Another example is Lack of Adequate Procedures (LAP) . It refers to the lack of documented procedures which need to be followed in order to reduce risks of material misstatements.
Finally, one more example is Lack of Proper Authorization (LPA) . This issue exists when an individual’s actions are not recognized by the company’s governing body.
What are KAMs in an auditor’s report?
A KAM is an acronym for a Key Audit Matters which refers to the important issues in the audit field. These Key Audit Matters are also often called critical audit matters because they have the potential to cause material misstatement or significant noncompliance with laws or regulations if not detected.
There is no set rule on what exactly constitutes a KAM, but areas like financial statements and valuation policies are widely included in the scope. The importance of these issues cannot be denied because they may lead to serious consequences if not examined thoroughly.
KAMs are identified when performing a risk assessment in order to determine which factors may potentially cause material misstatement in reported financial data. Risk assessment is the process of identifying and assessing potential threats to achievement of business objectives.
KAMs don’t include normal business risks such as fluctuations in sales, expenses or working capital requirements. These matters are better addressed by good management and internal controls. A KAM is a matter that if not detected, would result in incorrect application of accounting principles and/or misstated financial data. Essentially, it would lead to material misstatements.
10 examples of KAMs
The following are common KAMs:
1) Inventory valuation methods used by the company do not conform with GAAP or other criteria as prescribed by regulatory authorities.
2) Complex or questionable transactions are not properly authorized.
3) Transactions are improperly recorded, including the use of cutoff errors in applying journal entries.
4) Ending cash is materially misstated.
5) Assets are overstated or understated relative to critical accounting assumptions that have been made by management in valuing assets and recording their depreciation.
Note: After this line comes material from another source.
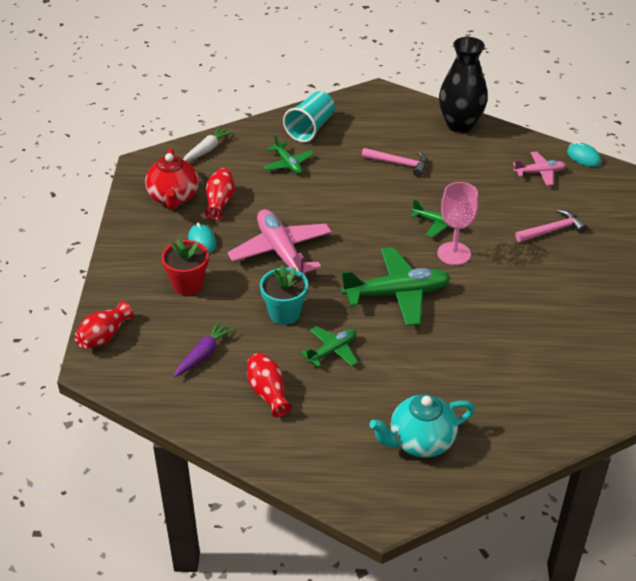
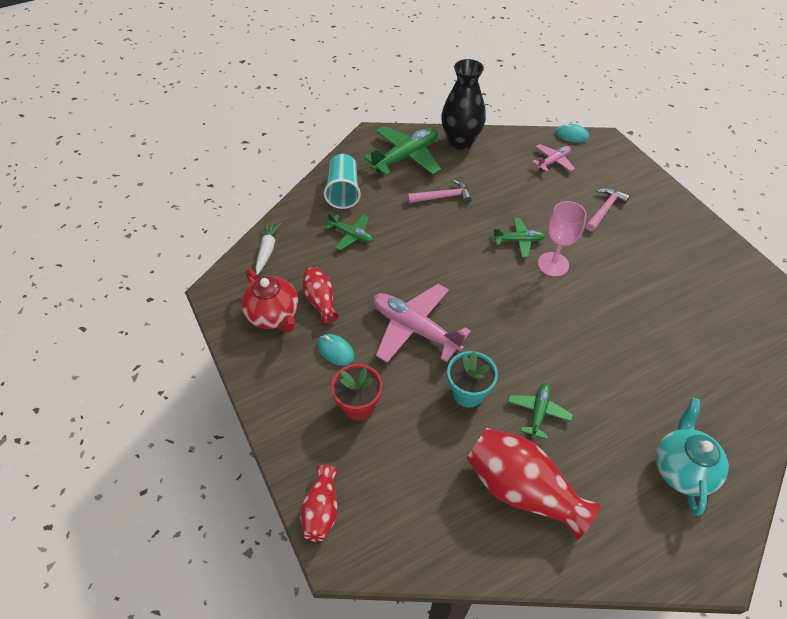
camera: 30 degrees left, 10 degrees up
purple carrot [174,321,235,377] -> none
red vase [247,353,292,417] -> red vase [467,428,600,539], size x1.81
green plane [341,247,451,326] -> green plane moved to [363,126,441,176]
turquoise teapot [369,394,475,458] -> turquoise teapot turned 150 degrees clockwise [656,398,729,515]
6) Debt is not properly authorized and documented, including the use of cutoffs.
7) Revenue and expense accounts are not always classified correctly.
8) Factored invoices or other credit extensions contain terms that may lead to overstatement of assets because unearned interest income has not been considered in collateral valuations.
9) Accounting estimates are not properly applied, including the use of cutoff errors.
10) Problems with compliance to company policies, procedures and other regulatory requirements that may lead to material misstatements in the (Comptroller) financial records.
Caveats, disclaimers, complex auditor judgment & audit procedures
We have covered many topics in this article and want to be clear that any reference to, or mention of critical audit committees, statement users, applicable reporting framework, challenging subjective or complex, reporting, significant unusual transactions, auditor’s opinion, financial reporting, auditor judgment related, audit process, large accelerated filers, principal considerations, matter arising, public accounting firms, financial statement disclosures, especially challenging subjective, significant measurement uncertainty, substantial doubt, current period audit, obtain reasonable assurance, related party transactions, entity’s ability, accounts or disclosures, separate opinion, significant risks, internal control, opinion paragraph or critical accounting estimates in the context of this article is purely for informational purposes and not to be misconstrued with investment advice or personal opinion. Thank you for reading, we hope that you found this article useful in your quest to understand ESG.
Research & Curation
Dean Emerick is a curator on sustainability issues with ESG The Report, an online resource for professionals focusing on ESG principles. Their primary goal is to provide resources to help middle market companies, SMEs and SMBs transition to a more sustainable future.